Pictures paired with source code:
********************
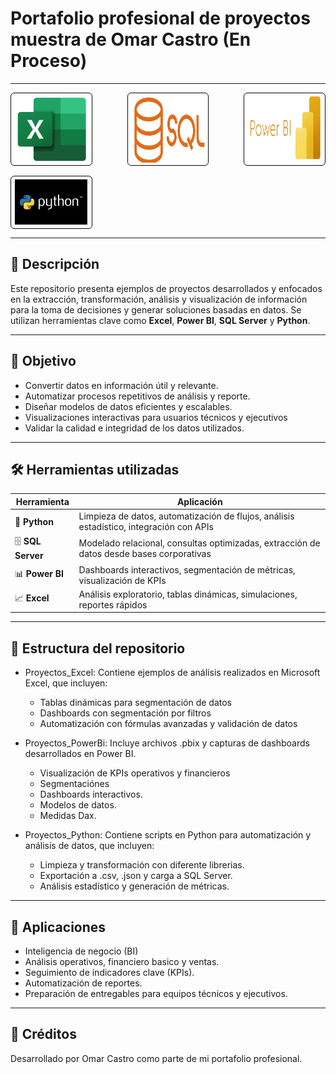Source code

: # Portafolio profesional de proyectos muestra de Omar Castro (En Proceso)

---


<div style="display: flex; justify-content: space-between; gap: 1rem; flex-wrap: wrap;">
  <img src="image/Readme/1760926583640.png" alt="Resumen de actividades" width="24%" style="border: 1px solid #090909ff; border-radius: 6px; padding: 4px;" />
  <img src="image/Readme/1760926704011.png" alt="Resumen de actividades" width="24%" style="border: 1px solid #090909ff; border-radius: 6px; padding: 4px;" />
  <img src="image/Readme/1760926742418.png" alt="Resumen de actividades" width="24%" style="border: 1px solid #090909ff; border-radius: 6px; padding: 4px;" />
  <img src="image/Readme/1761620745946.png" alt="Resumen de actividades" width="24%" style="border: 1px solid #090909ff; border-radius: 6px; padding: 4px;" />
</div>

---

## 📌 Descripción

Este repositorio presenta ejemplos de proyectos desarrollados y enfocados en la extracción, transformación, análisis y visualización de información para la toma de decisiones y generar soluciones basadas en datos.
Se utilizan herramientas clave como **Excel**, **Power BI**, **SQL Server** y **Python**. 

---

## 🎯 Objetivo

- Convertir datos en información útil y relevante.
- Automatizar procesos repetitivos de análisis y reporte.
- Diseñar modelos de datos eficientes y escalables.
- Visualizaciones interactivas para usuarios técnicos y ejecutivos
- Validar la calidad e integridad de los datos utilizados.

---

## 🛠️ Herramientas utilizadas

| Herramienta | Aplicación |
|------------|------------|
| 🐍 **Python** | Limpieza de datos, automatización de flujos, análisis estadístico, integración con APIs |
| 🗄️ **SQL Server** | Modelado relacional, consultas optimizadas, extracción de datos desde bases corporativas |
| 📊 **Power BI** | Dashboards interactivos, segmentación de métricas, visualización de KPIs |
| 📈 **Excel** | Análisis exploratorio, tablas dinámicas, simulaciones, reportes rápidos |

---

## 📁 Estructura del repositorio

- Proyectos_Excel: Contiene ejemplos de análisis realizados en Microsoft Excel, que incluyen:
    - Tablas dinámicas para segmentación de datos
    - Dashboards con segmentación por filtros
    - Automatización con fórmulas avanzadas y validación de datos

- Proyectos_PowerBi: Incluye archivos .pbix y capturas de dashboards desarrollados en Power BI.
    - Visualización de KPIs operativos y financieros
    - Segmentaciónes    
    - Dashboards interactivos.
    - Modelos de datos.
    - Medidas Dax.

- Proyectos_Python: Contiene scripts en Python para automatización y análisis de datos, que incluyen:
    - Limpieza y transformación con diferente librerias.
    - Exportación a .csv, .json y carga a SQL Server.
    - Análisis estadístico y generación de métricas.

---

## 🚀 Aplicaciones

- Inteligencia de negocio (BI)
- Análisis operativos, financiero basico y ventas.  
- Seguimiento de indicadores clave (KPIs).  
- Automatización de reportes. 
- Preparación de entregables para equipos técnicos y ejecutivos.

---

## 📎 Créditos

Desarrollado por Omar Castro como parte de mi portafolio profesional.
********************
■ Exercise details:
Please show every line of the entries above that contains the word "incluyen".

■ Output for this task:
- Proyectos_Excel: Contiene ejemplos de análisis realizados en Microsoft Excel, que incluyen:
- Proyectos_Python: Contiene scripts en Python para automatización y análisis de datos, que incluyen:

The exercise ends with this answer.